Sifting out the universe’s first gravitational waves

Identifying primordial ripples would be key to understanding the conditions of the early universe.

Share

Immediately after the big bang, the very first gravitational waves emerged. These primordial gravitational waves still echo through the universe today. They are drowned out by the crackle of gravitational waves produced by more recent events, such as colliding black holes and neutron stars.

LIGO and other gravitational-wave detectors detect gravitational waves regularly. Unlike other gravitational-waves, primordial gravitational signals are several magnitude fainter orders than what these detectors can register.

MIT scientists have now developed a method to detect the very faint signals of primordial ripples from gravitational-wave data.

Sylvia Biscoveanu, a graduate student in MIT’s Kavli Institute for Astrophysics and Space Research, said, “If the strength of the primordial signal is within the range of what next-generation detectors can detect, which it might be, then it would be a matter of more or less just turning the crank on the data, using this method we’ve developed. These primordial gravitational waves can then tell us about processes in the early universe that are otherwise impossible to probe.”

To develop this new method, scientists relied on a model that describes the more obvious “conversations” of the astrophysical foreground. The model predicts the patterns of gravitational wave signals created by the merging of astrophysical objects of different masses and spins.
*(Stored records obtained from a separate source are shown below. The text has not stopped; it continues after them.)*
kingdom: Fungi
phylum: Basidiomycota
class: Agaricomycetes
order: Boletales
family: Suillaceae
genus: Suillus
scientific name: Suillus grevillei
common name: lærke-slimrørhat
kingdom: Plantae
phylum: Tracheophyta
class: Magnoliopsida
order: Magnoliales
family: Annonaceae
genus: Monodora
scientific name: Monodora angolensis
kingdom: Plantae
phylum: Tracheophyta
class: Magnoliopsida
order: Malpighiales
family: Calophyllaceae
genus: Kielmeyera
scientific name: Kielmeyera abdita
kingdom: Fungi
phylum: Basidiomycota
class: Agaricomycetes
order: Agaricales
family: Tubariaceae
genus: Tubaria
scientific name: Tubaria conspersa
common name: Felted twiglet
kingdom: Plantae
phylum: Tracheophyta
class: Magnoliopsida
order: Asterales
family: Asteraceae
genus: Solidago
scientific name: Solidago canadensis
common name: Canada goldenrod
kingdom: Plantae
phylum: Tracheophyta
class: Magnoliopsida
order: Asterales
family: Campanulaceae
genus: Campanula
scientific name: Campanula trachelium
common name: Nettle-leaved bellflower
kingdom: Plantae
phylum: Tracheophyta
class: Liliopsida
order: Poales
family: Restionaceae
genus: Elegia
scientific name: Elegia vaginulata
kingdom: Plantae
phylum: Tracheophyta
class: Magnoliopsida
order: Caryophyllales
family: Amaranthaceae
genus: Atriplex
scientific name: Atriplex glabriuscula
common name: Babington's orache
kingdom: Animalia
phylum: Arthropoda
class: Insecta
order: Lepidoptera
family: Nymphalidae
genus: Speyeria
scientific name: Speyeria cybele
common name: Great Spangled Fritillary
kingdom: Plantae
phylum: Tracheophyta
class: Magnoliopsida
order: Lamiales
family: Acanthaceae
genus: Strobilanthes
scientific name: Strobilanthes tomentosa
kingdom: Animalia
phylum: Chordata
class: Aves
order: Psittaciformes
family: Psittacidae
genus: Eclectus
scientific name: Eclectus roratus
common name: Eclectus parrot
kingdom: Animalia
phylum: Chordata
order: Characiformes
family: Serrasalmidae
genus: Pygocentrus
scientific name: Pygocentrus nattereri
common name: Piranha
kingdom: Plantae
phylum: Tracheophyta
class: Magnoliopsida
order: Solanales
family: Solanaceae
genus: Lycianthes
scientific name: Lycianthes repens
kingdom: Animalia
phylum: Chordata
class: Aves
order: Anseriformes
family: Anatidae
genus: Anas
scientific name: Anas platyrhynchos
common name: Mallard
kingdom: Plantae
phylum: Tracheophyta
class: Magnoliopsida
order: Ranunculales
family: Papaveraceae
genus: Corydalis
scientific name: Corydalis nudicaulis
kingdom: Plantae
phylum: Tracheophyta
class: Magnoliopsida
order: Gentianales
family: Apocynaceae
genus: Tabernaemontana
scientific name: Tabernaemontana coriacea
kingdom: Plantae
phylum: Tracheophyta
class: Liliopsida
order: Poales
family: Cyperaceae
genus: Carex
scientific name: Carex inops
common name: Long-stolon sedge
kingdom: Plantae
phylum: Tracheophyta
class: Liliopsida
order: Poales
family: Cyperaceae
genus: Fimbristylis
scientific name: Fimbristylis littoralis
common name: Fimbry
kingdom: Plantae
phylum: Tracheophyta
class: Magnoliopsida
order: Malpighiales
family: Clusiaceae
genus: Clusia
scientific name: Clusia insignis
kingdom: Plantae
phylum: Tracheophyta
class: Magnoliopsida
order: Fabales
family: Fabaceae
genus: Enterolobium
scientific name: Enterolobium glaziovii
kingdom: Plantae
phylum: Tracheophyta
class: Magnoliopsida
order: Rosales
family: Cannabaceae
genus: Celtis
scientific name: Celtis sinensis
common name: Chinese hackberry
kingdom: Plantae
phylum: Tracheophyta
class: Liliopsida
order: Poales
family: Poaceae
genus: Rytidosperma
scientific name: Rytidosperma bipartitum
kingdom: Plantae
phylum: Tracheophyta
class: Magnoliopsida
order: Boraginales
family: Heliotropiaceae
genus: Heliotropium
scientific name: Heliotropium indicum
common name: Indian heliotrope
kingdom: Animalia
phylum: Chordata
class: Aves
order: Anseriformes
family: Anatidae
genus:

The team used this model to create simulated data of gravitational wave patterns, of both strong and weak astrophysical sources, for example, merging black holes.

Scientists then tried characterizing every astrophysical signal lurking in these simulated data to identify the masses and spins of binary black holes.

These boundaries are simpler to distinguish for louder signs and just weakly compelled for the mildest signs. Previous strategies only use a “best guess” for each signal’s parameters to take away it out of the data. Unlike this, the new method represents the uncertainty in each pattern characterization. It is hence ready to recognize the weakest signals’ presence, regardless of whether they are not well-characterized. 

Biscoveanu says this ability to evaluate uncertainty helps the specialists avoid any bias in their measurement of the primordial background.

Once they identified such distinct, nonrandom patterns in gravitational-wave data, they were left with more random primordial gravitational-wave signals and instrumental noise specific to each detector.

Scientists tested a new method by first simulating 400 seconds of gravitational-wave data, which they scattered with wave patterns representing astrophysical sources such as merging black holes. They additionally infused a signal throughout the data, like the persistent hum of a primordial gravitational wave.

They then split this data into four-second segments and applied their method to each segment to see if they could accurately identify any black hole mergers and the pattern of the wave that they injected. After analyzing each segment of data over many simulation runs and varying initial conditions, they successfully extracted the buried, primordial background.

Biscoveanu said“We were able to fit both the foreground and the background at the same time, so the background signal we get isn’t contaminated by the residual foreground.”

Biscoveanu hopes that once more sensitive, next-generation detectors come online, the new method can be used to cross-correlate and analyze data from two different sensors to sift out the primordial signal.

The results of this study are published today in Physical Review Letters.